— Task requirements —
Every line in the records below between the one holding "thumb mcp: (161, 130)" and the one holding "pinky mcp: (145, 176)", inclusive, is to be set down exactly; all other lines are to be left out.

— Exercise inputs —
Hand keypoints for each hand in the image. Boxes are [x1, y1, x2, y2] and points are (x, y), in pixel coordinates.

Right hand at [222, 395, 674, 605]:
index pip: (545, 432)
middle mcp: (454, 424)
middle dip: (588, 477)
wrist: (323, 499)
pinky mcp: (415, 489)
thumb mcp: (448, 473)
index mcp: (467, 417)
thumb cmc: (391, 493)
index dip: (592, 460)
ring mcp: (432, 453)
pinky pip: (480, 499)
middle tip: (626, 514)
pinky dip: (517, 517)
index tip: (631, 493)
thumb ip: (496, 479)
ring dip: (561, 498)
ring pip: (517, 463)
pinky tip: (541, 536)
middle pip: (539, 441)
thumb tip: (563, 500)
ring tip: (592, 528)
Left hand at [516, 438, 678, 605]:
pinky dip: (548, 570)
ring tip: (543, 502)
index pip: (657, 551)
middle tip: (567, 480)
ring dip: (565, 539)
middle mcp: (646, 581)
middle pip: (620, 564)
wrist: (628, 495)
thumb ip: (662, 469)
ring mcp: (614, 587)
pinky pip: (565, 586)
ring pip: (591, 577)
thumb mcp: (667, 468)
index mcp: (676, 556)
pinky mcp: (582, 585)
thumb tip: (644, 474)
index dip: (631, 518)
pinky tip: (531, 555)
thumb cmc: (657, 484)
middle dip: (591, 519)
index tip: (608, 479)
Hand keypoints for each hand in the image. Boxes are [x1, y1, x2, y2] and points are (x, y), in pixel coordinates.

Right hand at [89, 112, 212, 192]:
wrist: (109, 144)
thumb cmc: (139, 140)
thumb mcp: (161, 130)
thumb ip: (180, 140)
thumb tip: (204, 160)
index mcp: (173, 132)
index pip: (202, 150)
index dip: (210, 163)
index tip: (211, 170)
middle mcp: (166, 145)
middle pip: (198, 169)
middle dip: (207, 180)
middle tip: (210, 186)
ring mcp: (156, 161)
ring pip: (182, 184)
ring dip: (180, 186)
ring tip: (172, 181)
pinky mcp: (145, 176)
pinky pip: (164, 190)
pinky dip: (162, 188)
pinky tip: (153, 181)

==

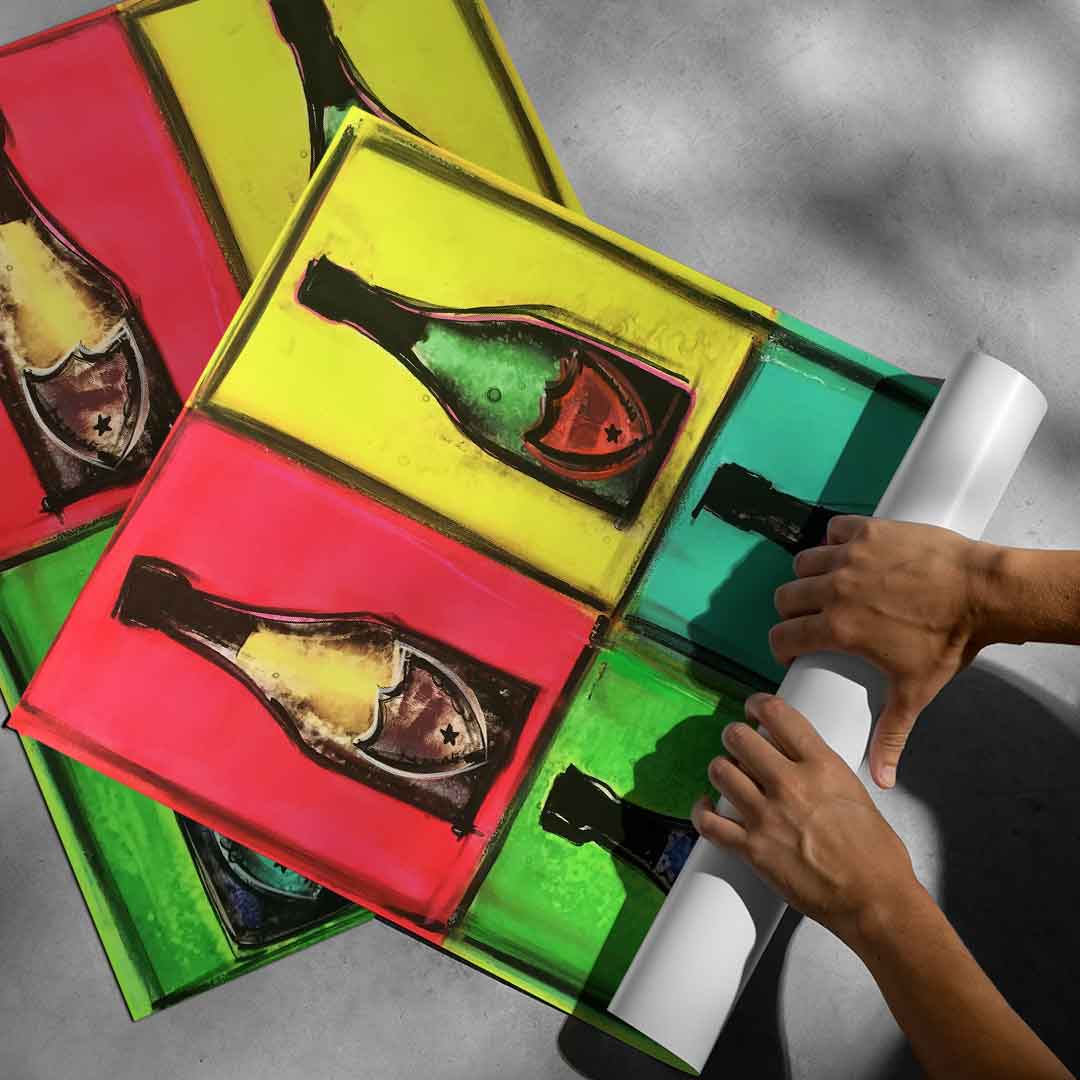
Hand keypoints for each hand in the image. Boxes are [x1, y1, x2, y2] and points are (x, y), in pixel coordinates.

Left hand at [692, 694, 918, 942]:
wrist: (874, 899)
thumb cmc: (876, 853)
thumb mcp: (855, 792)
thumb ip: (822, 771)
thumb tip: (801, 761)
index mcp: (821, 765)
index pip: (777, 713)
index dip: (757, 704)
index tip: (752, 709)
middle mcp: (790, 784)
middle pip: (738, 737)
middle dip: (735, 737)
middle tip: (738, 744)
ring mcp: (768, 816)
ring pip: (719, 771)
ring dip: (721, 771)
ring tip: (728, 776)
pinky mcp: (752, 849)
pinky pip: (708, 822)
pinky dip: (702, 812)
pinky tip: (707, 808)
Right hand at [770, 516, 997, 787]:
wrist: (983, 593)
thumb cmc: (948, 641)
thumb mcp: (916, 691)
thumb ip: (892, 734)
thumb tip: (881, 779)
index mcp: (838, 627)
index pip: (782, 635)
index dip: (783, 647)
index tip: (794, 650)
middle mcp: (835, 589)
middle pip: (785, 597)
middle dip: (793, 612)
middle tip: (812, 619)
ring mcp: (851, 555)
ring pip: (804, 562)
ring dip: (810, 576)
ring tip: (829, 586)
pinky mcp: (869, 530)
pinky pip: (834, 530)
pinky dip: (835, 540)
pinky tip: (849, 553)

— Exercise result —
thumb mcp: (161, 130)
thumb ip: (180, 140)
thumb tip: (204, 160)
index mcp: (173, 132)
index pip: (202, 150)
index dip: (210, 163)
index tip: (211, 170)
middle mcp: (166, 145)
middle pip: (198, 169)
middle dip: (207, 180)
middle tip: (210, 186)
ring mcp: (156, 161)
ring pip: (182, 184)
ring dip: (180, 186)
ring tip: (172, 181)
pinky mcp: (145, 176)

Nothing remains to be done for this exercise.